Título: Governo anuncia R$ 1,3 bi para saneamento, mas não deve gastar
Autor: Mônica Izaguirre e Paulo de Tarso Lyra
Fonte: Valor Econômico, 23/05/2006, Brasil, p. A2

O governo federal dificilmente conseguirá cumprir a promessa de conceder R$ 1,34 bilhão em empréstimos com recursos do Fundo de Garantia do Tempo de Serviço (FGTS) para investimentos estaduais e municipais em saneamento básico ainda em 2006. A quantia foi anunciada ontem pelo presidente Lula, em solenidade de assinatura dos respectivos convênios com Estados e municípios, no Palácio do Planalto. Duas importantes entidades empresariais do setor, porém, asseguram que, em função das restrições do calendário eleitoral, não há mais tempo hábil para que todos os convênios se transformem em contratos.

"O que houve foram apenas protocolos de intenção. Para que os financiamentos se concretizem ainda este ano é preciso assinar os contratos até 30 de junho, o que nem todos estão em condições de fazer", afirma Marcos Thadeu Abicalil, assessor técnico da Aesbe, associação que reúne as empresas estaduais de água e esgoto. Idêntica avaliação faz o vice-presidente da Câmara Brasileira da Indústria da Construção (CBIC), José Carlos Martinez. "Não há como", diz.

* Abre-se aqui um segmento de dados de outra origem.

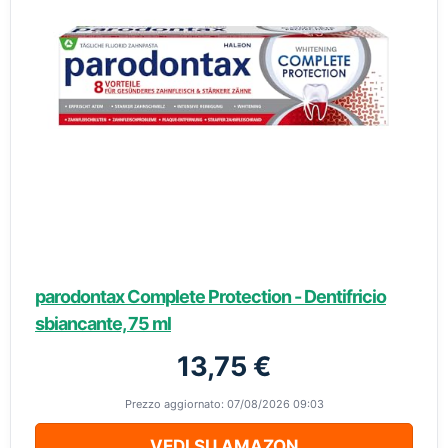
parodontax Complete Protection - Dentifricio
sbiancante, 75 ml
13,75 €
Prezzo aggiornato: 07/08/2026 09:03
VEDI SU AMAZON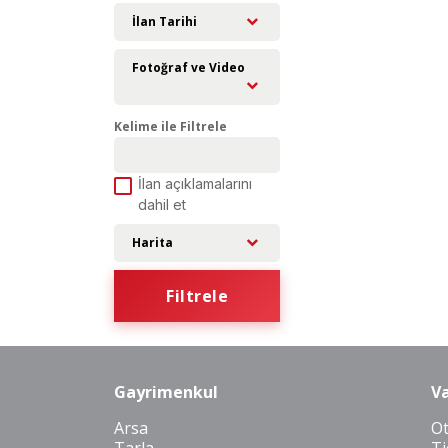
İlan Tarihi
Fotoğraf ve Video
Kelime ile Filtrele
İlan açıklamalarını
dahil et
Harita
Filtrele
Gayrimenkul
Va
Arsa
O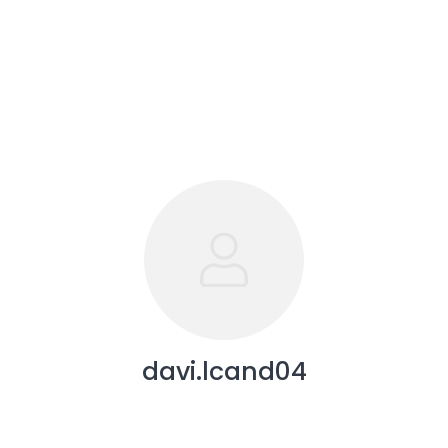
davi.lcand04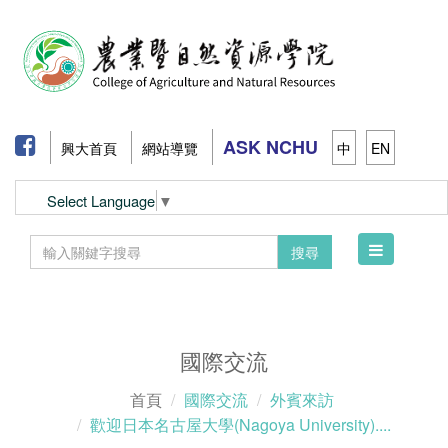
ASK NCHU
興大首頁
網站導覽
中
EN
Select Language
▼
Toggle
搜尋
navigation
國際交流
首頁
國際交流
外賓來訪
歡迎日本名古屋大學(Nagoya University)....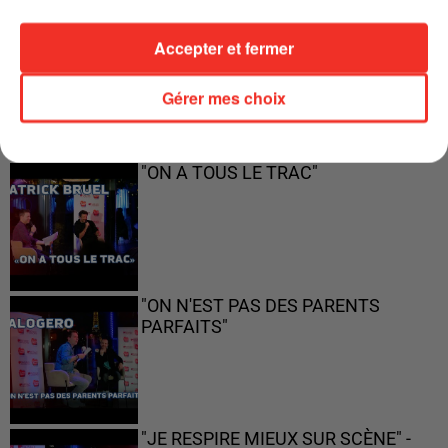
"JE SUIS À DISPOSITION DES
Accepter et fermer
ENFOIRÉS"
Gérer mes choix
"ON A TOUS LE TRAC"
"ON N'EST PAS DES PARENTS
PARFAITS"
"JE RESPIRE MIEUX SUR SCÈNE" -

No caso dos Estados, que terão menos da metade do total anunciado, a Aesbe acredita que os contratos até podem sair no prazo imposto pelas legislações eleitoral e fiscal em ano de eleição. Mas entre os municípios, que terão 53,3% do total, muitos dos candidatos aos recursos sequer submeteram projeto à aprovação da Caixa Econômica Federal, informa Abicalil. "Sabemos disso porque várias prefeituras pediram às companhias estaduais que elaborassem o projeto depois da assinatura do convênio", conta ele. O próprio Lula admitiu o problema ao cobrar dos prefeitos os projetos para que os recursos sejam liberados.

Mesmo que suas previsões pessimistas não se confirmem e a maior parte dos 33 convênios assinados ontem se transformem em contratos, Martinez e Abicalil não acreditam que o anúncio feito por Lula gerará algum investimento efetivo ainda este ano. Em se tratando de empréstimos para execução de projetos de saneamento básico, é normal que os desembolsos contratados num ano não ocorrem integralmente dentro do mesmo ano, pois dependem do andamento das obras. Por causa da combinação das legislações eleitoral e fiscal, porém, como nada foi contratado até agora, a previsão da Aesbe e da CBIC é de que sequer seja possível fazer o primeiro desembolso em 2006.

Mesmo em anos não-eleitorais, o governo ficou longe de cumprir integralmente suas promessas de investimento em saneamento básico. Para 2005, por exemplo, o plano era contratar, com recursos do FGTS, R$ 2,7 bilhões. Perto da intenção, o valor contratado foi inexpressivo: cerca de R$ 36 milhões, menos de 2%. Nos anos de 2003 e 2004, o volume contratado foi significativo: respectivamente R$ 1,58 bilhão e R$ 1,9 bilhão. Ainda assim, parte do orçamento do FGTS para saneamento não foi cumprida, em parte pelas restrições ao endividamento público.

Diante dos prefeitos que foram ao Planalto assinar os convênios, o presidente Lula defendeu que os esforços sejam canalizados para atender os grandes centros. "Sem esquecer as cidades menores, precisamos começar a priorizar o investimento nos grandes centros urbanos onde ocorreu uma concentração muito grande de gente".

Serão beneficiados governos estaduais e municipais do Ceará, Distrito Federal, Espírito Santo, Goiás, Minas Gerais, Pará, Pernambuco, Rio Grande do Sul, Roraima, Santa Catarina e São Paulo.